Rows:
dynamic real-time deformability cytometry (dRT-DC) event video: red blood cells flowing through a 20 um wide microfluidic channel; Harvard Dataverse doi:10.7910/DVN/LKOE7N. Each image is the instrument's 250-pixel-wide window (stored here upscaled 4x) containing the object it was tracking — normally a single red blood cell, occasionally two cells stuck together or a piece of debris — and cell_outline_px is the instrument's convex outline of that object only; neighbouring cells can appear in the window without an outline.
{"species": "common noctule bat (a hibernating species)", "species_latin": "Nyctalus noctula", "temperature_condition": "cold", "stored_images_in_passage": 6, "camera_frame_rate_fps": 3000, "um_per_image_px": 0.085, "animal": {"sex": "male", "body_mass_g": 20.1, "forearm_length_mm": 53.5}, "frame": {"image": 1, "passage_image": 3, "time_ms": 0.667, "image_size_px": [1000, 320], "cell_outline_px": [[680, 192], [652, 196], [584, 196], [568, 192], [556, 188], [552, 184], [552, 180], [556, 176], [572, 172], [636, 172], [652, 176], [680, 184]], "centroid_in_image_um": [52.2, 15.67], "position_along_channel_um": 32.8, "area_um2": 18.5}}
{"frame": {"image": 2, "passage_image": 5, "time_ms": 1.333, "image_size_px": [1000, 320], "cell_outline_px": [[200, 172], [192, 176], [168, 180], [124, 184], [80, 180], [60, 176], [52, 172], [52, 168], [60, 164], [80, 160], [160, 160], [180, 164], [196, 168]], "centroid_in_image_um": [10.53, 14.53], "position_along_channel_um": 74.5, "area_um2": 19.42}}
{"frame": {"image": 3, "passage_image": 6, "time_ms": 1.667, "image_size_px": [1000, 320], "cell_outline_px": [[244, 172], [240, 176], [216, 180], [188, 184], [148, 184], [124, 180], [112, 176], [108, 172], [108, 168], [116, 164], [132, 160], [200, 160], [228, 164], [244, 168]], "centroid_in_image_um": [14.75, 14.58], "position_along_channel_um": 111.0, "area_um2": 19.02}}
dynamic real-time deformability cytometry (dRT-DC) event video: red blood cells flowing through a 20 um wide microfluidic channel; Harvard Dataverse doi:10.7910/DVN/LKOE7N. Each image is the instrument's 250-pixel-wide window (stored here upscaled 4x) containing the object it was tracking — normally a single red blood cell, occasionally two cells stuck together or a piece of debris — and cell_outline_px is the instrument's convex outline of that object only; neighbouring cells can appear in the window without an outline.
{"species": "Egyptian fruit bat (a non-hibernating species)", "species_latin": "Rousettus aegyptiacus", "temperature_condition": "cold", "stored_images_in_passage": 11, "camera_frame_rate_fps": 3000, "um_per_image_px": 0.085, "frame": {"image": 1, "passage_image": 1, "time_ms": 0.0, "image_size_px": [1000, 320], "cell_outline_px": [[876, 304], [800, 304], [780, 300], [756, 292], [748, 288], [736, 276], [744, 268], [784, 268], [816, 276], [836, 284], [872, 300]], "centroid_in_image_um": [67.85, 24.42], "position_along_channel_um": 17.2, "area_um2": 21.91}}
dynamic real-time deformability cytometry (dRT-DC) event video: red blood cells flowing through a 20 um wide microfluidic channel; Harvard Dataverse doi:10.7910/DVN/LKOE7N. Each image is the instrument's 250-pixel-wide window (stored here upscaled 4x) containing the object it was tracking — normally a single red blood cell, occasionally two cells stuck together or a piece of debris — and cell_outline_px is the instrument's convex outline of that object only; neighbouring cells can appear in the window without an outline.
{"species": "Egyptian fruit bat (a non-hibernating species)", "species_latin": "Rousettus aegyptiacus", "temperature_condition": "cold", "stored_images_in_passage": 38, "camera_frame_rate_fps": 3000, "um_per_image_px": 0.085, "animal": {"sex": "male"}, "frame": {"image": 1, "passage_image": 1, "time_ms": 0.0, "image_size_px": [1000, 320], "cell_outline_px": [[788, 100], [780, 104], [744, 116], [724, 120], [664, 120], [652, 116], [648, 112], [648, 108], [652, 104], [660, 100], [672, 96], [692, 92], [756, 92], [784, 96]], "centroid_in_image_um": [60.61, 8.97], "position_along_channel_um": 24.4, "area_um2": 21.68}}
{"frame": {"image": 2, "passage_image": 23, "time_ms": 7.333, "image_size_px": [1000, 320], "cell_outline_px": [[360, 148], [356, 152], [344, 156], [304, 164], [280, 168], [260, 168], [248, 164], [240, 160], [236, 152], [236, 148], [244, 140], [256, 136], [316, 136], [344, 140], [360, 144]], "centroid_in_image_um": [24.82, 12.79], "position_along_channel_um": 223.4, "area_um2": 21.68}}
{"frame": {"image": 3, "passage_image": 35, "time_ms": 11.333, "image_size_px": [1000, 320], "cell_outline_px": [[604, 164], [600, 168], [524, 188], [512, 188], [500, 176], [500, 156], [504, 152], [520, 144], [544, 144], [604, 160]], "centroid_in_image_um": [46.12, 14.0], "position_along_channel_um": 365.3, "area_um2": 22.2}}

Stated exercise: Every record above needs to be repeated word for word.

Reply:
dynamic real-time deformability cytometry (dRT-DC) event video: red blood cells flowing through a 20 um wide microfluidic channel; Harvard Dataverse doi:10.7910/DVN/LKOE7N. Each image is the instrument's 250-pixel-wide window (stored here upscaled 4x) containing the object it was tracking — normally a single red blood cell, occasionally two cells stuck together or a piece of debris — and cell_outline_px is the instrument's convex outline of that object only; neighbouring cells can appear in the window without an outline.
{"species": "common noctule bat (a hibernating species)", "species_latin": "Nyctalus noctula", "temperature_condition": "cold", "stored_images_in_passage": 6, "camera_frame_rate_fps": 3000, "um_per_image_px": 0.085, "animal": {"sex": "male", "body_mass_g": 20.1, "forearm_length_mm": 53.5}, "frame": {"image": 1, "passage_image": 3, "time_ms": 0.667, "image_size_px": [1000, 320], "cell_outline_px": [[680, 192], [652, 196], [584, 196], [568, 192], [556, 188], [552, 184], [552, 180], [556, 176], [572, 172], [636, 172], [652, 176], [680, 184]], "centroid_in_image_um": [52.2, 15.67], "position_along_channel_um": 32.8, "area_um2": 18.5}}
{"frame": {"image": 2, "passage_image": 5, "time_ms": 1.333, "image_size_px": [1000, 320], "cell_outline_px": [[200, 172], [192, 176], [168, 180], [124, 184], [80, 180], [60, 176], [52, 172], [52, 168], [60, 164], [80, 160], [160, 160], [180, 164], [196, 168]], "centroid_in_image_um": [10.53, 14.53], "position_along_channel_um": 74.5, "area_um2": 19.42}}
{"frame": {"image": 3, "passage_image": 6, "time_ms": 1.667, "image_size_px": [1000, 320], "cell_outline_px": [[244, 172], [240, 176], [216, 180], [188, 184], [148, 184], [124, 180], [112, 176], [108, 172], [108, 168], [116, 164], [132, 160], [200, 160], [228, 164], [244, 168]], "centroid_in_image_um": [14.75, 14.58], "position_along_channel_um": 111.0, "area_um2": 19.02}}
dynamic real-time deformability cytometry (dRT-DC) event video: red blood cells flowing through a 20 um wide microfluidic channel; Harvard Dataverse doi:10.7910/DVN/LKOE7N. Each image is the instrument's 250-pixel-wide window (stored here upscaled 4x) containing the object it was tracking — normally a single red blood cell, occasionally two cells stuck together or a piece of debris — and cell_outline_px is the instrument's convex outline of that object only; neighbouring cells can appear in the window without an outline.
{"species": "Egyptian fruit bat (a non-hibernating species)", "species_latin": "Rousettus aegyptiacus", "temperature_condition": "cold", "stored_images_in_passage": 11, "camera_frame_rate_fps": 3000, "um_per_image_px": 0.085, "frame": {"image": 1, "passage_image": 1, "time_ms": 0.0, "image_size_px": [1000, 320], "cell_outline_px": [[876, 304], [800, 304], [780, 300], [756, 292], [748, 288], [736, 276], [744, 268], [784, 268], [816, 276], [836, 284], [872, 300]], "centroid_in_image_um": [67.85, 24.42], "position_along_channel_um": 17.2, "area_um2": 21.91}}
dynamic real-time deformability cytometry (dRT-DC) event video: red blood cells flowing through a 20 um wide microfluidic channel; Harvard Dataverse doi:10.7910/DVN/LKOE7N. Each image is the instrument's 250-pixel-wide window (stored here upscaled 4x) containing the object it was tracking — normally a single red blood cell, occasionally two cells stuck together or a piece of debris — and cell_outline_px is the instrument's convex outline of that object only; neighbouring cells can appear in the window without an outline.
{"species": "Egyptian fruit bat (a non-hibernating species)", "species_latin": "Rousettus aegyptiacus", "temperature_condition": "cold", "stored_images_in_passage": 38, "camera_frame_rate_fps": 3000, "um_per_image_px": 0.085, "animal": {"sex": "male"}, "frame": {"image": 1, "passage_image": 1, "time_ms": 0.0, "image_size_px": [1000, 320], "cell_outline_px": [[788, 100], [780, 104], [744, 116], [724, 120], [664, 120], [652, 116], [648, 112], [648, 108], [652, 104], [660, 100], [672, 96], [692, 92], [756, 92], [784, 96]], "centroid_in_image_um": [60.61, 8.97], "position_along_channel_um": 24.4, "area_um2": 21.68}}
{"frame": {"image": 2, "passage_image": 23, "time_ms": 7.333, "image_size_px": [1000, 320], "cell_outline_px": [[360, 148], [356, 152], [344, 156], [304, 164], [280, 168], [260, 168], [248, 164], [240, 160], [236, 152], [236, 148], [244, 140], [256, 136], [316, 136], [344, 140], [360, 144]], "centroid_in_image_um": [24.82, 12.79], "position_along_channel_um": 223.4, "area_um2": 21.68}}
{"frame": {"image": 3, "passage_image": 35, "time_ms": 11.333, "image_size_px": [1000, 320], "cell_outline_px": [[604, 164], [600, 168], [524, 188], [512, 188], [500, 176], [500, 156], [504, 152], [520, 144], [544, 144], [604, 160]], "centroid_in_image_um": [46.12, 14.0], "position_along_channel_um": 365.3, "area_um2": 22.2}}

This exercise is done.